= Wound, ostomy, and continence nursing =

Specialism in nursing

Wound, ostomy, and continence nursing is a nursing specialty involved with the treatment of patients with acute and chronic wounds, patients with an ostomy (those who have had some kind of bowel or bladder diversion), and patients with incontinence conditions (those with issues of bladder control, bowel control, and associated skin care). Nurses in this specialty are often referred to as wound, ostomy, and continence nurses (WOC nurses). They use evidence-based knowledge and skills to manage the care of these patients, whose needs can often be complex. In the United States, certification is available for this specialty from the Wound, Ostomy and Continence Nursing Certification Board; for example, the postnominals "CWON" represent the title of Certified Wound and Ostomy Nurse. There are additional organizations that offer varying levels of certification in this field (e.g., American Board of Wound Management).
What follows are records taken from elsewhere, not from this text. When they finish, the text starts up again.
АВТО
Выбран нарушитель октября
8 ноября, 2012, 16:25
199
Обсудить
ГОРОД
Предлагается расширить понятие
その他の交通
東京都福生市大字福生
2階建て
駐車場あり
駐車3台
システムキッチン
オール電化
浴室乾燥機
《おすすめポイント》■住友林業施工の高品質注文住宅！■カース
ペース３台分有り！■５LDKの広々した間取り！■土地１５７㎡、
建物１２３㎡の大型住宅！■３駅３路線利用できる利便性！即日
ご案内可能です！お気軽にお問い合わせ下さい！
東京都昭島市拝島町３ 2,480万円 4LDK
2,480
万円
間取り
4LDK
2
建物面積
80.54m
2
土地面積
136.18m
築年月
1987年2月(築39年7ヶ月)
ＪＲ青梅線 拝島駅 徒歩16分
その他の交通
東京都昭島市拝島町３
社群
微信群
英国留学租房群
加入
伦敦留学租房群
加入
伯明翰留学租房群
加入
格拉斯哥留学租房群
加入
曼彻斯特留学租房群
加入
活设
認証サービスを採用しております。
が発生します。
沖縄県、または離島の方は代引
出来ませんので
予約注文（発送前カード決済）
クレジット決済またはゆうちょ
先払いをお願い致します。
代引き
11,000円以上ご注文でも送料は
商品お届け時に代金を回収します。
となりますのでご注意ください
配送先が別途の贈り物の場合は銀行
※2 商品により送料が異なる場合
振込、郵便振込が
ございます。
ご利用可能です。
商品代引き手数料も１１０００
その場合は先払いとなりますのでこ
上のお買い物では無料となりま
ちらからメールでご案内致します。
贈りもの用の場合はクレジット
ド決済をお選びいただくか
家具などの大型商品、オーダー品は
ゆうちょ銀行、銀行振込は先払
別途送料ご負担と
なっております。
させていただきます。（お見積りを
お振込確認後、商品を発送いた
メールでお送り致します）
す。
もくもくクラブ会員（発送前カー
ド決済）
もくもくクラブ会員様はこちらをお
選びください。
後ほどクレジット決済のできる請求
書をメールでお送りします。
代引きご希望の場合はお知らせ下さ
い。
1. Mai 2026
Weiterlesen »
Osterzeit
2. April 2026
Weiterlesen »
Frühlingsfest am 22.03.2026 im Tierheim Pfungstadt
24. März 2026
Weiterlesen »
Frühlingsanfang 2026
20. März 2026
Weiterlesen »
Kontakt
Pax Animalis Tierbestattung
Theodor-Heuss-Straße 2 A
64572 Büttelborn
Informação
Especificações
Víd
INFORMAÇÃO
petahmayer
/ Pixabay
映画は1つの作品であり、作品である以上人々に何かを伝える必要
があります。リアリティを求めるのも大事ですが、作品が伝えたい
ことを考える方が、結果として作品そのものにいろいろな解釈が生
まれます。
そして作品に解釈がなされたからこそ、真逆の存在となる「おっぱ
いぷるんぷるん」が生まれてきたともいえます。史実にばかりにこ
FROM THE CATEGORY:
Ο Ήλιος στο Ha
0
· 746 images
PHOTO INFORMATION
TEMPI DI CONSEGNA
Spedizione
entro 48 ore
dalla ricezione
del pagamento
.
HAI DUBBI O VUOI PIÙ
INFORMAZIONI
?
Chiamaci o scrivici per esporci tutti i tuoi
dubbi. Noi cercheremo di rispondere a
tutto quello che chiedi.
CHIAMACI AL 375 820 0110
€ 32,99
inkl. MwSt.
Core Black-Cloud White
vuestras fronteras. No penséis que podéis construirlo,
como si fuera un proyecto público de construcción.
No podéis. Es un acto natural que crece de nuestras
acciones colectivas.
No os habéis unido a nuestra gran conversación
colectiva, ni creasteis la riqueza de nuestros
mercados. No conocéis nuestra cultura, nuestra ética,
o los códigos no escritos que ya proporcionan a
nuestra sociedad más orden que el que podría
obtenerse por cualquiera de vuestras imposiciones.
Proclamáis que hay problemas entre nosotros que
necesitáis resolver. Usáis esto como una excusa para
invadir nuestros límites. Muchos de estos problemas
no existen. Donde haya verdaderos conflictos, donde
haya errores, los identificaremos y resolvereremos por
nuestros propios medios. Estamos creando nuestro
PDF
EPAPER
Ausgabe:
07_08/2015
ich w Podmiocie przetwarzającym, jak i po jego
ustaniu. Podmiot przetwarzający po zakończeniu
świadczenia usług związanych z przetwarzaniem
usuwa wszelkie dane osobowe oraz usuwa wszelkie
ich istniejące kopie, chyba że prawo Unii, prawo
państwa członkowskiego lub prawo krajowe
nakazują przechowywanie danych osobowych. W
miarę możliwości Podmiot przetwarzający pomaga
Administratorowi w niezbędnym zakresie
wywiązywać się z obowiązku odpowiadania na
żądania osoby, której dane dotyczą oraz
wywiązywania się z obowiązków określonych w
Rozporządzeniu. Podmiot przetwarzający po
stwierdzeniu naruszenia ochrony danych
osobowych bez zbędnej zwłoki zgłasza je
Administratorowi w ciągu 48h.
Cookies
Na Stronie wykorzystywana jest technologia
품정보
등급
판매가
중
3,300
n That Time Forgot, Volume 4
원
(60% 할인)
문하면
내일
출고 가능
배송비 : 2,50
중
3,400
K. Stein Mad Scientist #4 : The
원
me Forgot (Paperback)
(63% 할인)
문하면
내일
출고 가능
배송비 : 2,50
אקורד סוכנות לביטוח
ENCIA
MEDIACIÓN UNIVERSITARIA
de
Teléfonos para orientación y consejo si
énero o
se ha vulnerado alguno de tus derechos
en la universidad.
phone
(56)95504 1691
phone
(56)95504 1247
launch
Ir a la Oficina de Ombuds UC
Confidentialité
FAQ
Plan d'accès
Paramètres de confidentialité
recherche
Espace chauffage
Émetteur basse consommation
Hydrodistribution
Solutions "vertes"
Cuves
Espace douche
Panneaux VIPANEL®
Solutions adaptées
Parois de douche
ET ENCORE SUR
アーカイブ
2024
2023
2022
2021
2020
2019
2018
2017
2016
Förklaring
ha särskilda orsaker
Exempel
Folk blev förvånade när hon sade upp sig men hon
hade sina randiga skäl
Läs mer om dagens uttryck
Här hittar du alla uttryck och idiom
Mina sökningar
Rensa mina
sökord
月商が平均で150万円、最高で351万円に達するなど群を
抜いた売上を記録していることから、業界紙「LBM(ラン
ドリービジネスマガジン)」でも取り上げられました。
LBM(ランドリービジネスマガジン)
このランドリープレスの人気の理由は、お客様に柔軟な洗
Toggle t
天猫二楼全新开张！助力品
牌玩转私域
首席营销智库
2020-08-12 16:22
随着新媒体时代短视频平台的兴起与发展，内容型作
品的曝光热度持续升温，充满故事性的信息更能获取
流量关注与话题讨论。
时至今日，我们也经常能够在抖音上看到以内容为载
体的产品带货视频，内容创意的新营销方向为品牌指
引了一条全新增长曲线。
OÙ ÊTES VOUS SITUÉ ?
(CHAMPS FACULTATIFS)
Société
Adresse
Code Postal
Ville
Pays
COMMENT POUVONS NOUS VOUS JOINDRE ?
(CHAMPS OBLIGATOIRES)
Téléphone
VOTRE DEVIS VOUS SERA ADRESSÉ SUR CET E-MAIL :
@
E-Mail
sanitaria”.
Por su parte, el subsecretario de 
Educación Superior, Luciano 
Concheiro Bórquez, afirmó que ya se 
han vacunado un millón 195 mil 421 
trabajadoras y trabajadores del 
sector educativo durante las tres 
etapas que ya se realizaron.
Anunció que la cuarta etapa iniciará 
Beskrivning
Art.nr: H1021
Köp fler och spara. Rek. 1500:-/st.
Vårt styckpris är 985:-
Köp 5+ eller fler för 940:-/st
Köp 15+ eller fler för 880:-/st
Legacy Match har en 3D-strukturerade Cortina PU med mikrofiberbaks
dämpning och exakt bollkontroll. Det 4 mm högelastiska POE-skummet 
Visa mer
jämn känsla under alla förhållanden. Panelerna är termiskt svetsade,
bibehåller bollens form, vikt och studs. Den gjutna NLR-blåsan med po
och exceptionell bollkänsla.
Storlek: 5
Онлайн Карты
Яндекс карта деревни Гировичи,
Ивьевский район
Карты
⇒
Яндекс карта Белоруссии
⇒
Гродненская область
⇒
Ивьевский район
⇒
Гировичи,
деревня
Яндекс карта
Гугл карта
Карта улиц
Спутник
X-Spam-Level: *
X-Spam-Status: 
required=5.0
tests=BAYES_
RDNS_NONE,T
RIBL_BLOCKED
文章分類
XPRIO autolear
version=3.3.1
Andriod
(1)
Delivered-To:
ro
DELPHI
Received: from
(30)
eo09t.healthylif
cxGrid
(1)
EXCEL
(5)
In some countries, such as the United Kingdom, WOC nursing is not seen as its own specialty but instead falls into other specialties such as tissue viability nursing or stoma care nursing.

==Practice==
WOC nurses are found in all healthcare settings, including hospitals, long-term care facilities and outpatient clinics. They work with patients who have acute or chronic wounds, fistulas or ostomies. They may assist patients who have other bowel or bladder disorders.

==Certification==

=== In the United States ===
Specialty certification for WOC nurses is available through the Wound, Ostomy and Continence Nursing Certification Board (WOCNCB). Nurses and other healthcare professionals may also earn the Certified Wound Specialist (CWS) certification through the American Board of Wound Management.